Records excerpted from a collection:
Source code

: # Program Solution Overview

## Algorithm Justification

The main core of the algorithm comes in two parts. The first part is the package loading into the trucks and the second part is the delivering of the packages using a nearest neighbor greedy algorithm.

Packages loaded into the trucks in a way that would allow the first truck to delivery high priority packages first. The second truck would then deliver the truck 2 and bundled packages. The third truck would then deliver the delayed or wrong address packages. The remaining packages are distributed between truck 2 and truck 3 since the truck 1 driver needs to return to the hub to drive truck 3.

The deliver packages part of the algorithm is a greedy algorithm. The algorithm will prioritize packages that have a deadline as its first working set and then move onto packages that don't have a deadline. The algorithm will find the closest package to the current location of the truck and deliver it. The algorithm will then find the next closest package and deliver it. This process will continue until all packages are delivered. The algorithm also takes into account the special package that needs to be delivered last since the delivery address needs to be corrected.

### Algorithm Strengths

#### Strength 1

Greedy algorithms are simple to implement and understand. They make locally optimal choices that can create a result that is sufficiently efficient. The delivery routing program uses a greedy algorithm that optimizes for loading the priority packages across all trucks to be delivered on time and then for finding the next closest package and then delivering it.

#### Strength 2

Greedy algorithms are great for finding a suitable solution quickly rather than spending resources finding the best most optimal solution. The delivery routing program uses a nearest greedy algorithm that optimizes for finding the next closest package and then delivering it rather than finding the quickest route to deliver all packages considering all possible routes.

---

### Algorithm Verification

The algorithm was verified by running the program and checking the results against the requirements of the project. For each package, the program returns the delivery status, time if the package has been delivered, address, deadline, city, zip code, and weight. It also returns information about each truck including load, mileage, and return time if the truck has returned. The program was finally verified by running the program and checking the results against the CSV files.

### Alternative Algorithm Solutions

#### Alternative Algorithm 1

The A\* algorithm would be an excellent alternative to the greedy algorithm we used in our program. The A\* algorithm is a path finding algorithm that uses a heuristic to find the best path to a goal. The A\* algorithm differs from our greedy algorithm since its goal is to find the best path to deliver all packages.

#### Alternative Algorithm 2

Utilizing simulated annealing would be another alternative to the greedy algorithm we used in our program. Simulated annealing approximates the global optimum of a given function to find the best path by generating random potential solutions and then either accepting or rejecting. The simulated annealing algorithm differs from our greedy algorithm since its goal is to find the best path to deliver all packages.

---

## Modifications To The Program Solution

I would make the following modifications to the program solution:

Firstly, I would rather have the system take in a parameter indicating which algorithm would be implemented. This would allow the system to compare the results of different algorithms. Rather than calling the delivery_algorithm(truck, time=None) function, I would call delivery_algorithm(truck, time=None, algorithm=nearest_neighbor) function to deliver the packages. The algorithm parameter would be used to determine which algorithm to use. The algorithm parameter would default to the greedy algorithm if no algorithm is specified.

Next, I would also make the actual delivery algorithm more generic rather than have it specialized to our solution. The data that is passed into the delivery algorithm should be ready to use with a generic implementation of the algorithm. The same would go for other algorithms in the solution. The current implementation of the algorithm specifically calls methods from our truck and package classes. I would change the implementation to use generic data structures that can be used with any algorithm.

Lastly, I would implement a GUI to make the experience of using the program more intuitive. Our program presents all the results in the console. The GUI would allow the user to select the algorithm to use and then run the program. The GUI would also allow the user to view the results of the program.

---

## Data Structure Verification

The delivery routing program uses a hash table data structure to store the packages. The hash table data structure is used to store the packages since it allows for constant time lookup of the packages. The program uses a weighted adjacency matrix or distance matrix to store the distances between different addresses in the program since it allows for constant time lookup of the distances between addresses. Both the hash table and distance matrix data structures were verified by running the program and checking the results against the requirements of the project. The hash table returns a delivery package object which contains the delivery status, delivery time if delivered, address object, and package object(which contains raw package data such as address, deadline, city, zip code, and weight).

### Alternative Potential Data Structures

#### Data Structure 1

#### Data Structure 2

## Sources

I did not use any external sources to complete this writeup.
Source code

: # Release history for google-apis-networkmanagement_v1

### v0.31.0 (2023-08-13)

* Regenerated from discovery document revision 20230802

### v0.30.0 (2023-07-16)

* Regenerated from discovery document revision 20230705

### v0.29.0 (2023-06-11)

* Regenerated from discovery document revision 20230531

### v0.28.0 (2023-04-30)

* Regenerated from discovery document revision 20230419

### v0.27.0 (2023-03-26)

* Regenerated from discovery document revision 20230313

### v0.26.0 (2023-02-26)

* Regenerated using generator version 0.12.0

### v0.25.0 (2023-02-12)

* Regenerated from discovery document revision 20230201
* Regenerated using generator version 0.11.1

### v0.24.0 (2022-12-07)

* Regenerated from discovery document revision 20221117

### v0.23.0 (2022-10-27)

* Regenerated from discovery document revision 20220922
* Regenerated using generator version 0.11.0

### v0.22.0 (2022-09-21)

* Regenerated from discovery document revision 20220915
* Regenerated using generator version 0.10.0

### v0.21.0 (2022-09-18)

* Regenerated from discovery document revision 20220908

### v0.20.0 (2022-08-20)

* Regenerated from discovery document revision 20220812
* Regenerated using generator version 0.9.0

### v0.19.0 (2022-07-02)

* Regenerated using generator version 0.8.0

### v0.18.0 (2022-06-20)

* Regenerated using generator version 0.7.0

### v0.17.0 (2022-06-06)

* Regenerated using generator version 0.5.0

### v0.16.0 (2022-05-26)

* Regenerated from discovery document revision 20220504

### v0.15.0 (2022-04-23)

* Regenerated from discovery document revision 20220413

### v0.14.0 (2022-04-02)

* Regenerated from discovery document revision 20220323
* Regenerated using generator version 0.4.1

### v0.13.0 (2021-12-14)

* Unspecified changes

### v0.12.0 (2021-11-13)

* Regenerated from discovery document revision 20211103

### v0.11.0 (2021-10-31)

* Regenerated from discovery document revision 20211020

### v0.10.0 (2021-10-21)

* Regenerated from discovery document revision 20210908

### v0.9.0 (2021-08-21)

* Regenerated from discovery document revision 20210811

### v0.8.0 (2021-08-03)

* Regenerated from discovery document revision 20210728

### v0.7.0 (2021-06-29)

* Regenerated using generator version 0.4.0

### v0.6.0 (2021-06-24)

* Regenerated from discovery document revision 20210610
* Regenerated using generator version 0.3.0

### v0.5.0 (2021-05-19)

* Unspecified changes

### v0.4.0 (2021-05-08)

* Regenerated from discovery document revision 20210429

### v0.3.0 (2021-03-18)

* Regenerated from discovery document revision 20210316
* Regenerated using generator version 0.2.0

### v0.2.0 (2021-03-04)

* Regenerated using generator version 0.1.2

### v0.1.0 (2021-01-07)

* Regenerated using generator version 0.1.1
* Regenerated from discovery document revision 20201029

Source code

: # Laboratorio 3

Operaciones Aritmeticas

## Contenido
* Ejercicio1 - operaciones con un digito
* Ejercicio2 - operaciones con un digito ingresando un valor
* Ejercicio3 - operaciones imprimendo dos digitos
...
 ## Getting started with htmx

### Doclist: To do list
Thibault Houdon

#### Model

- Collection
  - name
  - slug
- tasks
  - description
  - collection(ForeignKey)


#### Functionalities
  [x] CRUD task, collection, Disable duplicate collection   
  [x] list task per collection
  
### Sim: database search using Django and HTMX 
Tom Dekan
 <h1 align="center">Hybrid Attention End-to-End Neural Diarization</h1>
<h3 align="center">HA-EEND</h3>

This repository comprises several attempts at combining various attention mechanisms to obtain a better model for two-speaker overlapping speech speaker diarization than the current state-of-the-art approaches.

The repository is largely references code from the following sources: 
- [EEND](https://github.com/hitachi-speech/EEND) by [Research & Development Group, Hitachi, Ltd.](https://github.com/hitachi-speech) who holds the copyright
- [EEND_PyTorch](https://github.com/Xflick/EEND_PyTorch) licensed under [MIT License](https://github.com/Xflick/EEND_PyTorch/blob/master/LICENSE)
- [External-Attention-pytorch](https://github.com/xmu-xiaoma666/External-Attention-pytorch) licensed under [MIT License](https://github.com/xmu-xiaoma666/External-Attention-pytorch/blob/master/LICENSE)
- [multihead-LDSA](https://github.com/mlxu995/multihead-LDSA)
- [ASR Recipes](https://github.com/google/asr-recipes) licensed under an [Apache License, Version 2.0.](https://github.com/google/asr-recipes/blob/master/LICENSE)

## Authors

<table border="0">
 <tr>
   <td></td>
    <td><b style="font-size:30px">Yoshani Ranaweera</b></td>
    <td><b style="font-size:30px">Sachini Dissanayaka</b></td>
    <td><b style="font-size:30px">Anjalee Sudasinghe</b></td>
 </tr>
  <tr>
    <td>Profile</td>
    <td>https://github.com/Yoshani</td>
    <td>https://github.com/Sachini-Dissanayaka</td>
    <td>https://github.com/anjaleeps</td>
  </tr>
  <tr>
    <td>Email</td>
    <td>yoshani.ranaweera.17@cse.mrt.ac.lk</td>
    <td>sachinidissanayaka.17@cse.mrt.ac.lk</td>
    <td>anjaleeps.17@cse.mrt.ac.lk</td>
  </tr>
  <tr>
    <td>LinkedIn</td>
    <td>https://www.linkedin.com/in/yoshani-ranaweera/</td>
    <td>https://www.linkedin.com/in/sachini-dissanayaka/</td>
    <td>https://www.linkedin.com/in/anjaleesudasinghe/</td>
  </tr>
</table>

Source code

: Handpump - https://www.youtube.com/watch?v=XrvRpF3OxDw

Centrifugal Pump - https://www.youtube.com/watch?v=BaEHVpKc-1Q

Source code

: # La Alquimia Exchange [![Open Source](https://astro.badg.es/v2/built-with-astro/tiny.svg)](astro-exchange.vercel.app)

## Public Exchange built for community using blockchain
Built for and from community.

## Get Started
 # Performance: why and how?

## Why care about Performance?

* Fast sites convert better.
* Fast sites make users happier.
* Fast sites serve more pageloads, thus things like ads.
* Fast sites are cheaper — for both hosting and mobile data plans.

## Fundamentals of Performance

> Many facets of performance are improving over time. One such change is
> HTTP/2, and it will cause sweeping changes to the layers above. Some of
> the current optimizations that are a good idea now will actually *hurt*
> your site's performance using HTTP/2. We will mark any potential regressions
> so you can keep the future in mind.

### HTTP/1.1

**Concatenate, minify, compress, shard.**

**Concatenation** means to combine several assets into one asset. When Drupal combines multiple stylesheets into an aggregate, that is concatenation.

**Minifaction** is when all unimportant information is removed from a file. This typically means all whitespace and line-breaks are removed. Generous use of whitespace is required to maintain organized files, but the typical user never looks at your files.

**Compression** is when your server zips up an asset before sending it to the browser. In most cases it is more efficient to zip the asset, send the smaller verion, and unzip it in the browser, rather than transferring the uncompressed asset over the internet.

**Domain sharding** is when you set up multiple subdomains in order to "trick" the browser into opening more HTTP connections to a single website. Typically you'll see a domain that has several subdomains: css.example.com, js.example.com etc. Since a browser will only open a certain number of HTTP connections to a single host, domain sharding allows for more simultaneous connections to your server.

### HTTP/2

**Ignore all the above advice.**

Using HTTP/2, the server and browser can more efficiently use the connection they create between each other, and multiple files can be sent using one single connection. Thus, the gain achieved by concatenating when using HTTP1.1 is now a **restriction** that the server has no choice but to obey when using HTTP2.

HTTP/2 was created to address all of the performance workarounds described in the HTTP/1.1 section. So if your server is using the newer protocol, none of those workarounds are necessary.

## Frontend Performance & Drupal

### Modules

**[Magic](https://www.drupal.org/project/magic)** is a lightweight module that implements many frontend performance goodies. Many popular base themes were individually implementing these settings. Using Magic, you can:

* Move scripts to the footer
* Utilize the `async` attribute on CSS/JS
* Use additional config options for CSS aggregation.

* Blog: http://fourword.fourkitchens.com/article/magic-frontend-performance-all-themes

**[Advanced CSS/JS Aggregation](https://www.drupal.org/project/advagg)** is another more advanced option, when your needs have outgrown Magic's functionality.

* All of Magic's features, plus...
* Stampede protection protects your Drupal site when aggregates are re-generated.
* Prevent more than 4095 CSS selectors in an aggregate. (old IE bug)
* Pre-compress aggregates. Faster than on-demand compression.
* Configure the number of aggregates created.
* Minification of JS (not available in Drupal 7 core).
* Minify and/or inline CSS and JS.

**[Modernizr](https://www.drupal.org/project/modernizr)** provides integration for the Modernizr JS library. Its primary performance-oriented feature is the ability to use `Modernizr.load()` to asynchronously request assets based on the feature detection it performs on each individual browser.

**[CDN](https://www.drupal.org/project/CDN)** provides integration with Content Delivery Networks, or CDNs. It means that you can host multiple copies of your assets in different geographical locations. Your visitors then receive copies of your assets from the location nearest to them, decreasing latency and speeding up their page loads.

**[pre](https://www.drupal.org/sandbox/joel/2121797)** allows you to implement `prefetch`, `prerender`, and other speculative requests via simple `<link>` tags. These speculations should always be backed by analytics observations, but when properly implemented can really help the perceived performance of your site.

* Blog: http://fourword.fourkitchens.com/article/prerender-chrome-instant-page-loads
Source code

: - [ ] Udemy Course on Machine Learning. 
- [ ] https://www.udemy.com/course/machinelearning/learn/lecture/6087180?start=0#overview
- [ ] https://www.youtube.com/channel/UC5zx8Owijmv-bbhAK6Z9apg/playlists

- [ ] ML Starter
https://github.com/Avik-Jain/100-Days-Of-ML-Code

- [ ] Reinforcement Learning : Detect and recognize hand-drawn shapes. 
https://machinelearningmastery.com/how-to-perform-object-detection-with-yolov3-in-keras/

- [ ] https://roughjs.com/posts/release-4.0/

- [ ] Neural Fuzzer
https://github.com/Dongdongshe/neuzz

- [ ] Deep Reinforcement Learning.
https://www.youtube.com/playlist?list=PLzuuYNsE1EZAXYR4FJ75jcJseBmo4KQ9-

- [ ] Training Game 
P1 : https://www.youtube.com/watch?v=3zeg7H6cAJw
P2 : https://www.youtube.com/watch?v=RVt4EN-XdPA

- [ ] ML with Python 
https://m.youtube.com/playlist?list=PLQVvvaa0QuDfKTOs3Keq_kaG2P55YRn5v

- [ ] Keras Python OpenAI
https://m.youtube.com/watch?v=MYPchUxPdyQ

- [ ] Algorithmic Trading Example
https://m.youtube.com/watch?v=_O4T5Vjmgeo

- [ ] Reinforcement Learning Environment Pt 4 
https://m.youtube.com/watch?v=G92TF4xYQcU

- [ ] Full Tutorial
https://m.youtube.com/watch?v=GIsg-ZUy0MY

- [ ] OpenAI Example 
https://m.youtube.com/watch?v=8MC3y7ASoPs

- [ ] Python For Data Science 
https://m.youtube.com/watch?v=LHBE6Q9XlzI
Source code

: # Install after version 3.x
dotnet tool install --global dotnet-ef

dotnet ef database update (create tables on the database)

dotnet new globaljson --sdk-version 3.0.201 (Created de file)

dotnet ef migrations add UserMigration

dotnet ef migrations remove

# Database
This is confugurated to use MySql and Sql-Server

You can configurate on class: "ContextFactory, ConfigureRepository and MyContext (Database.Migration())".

Problem description | Rewrite the lines from the line with "### v0.20.0 (2022-08-20)" up to and including the line with "### v0.14.0 (2022-04-02)", replacing "Regenerated" with "Rebuilt" and keeping everything else the same.

Answer section |
### v0.20.0 (2022-08-20)

* Rebuilt from discovery document revision 20220812
* Rebuilt using generator version 0.9.0

### v0.19.0 (2022-07-02)

* Rebuilt using generator version 0.8.0

### v0.18.0 (2022-06-20)

* Rebuilt using generator version 0.7.0

### v0.17.0 (2022-06-06)

* Rebuilt using generator version 0.5.0

### v0.16.0 (2022-05-26)

* Rebuilt from discovery document revision 20220504

### v0.15.0 (2022-04-23)

* Rebuilt from discovery document revision 20220413

### v0.14.0 (2022-04-02)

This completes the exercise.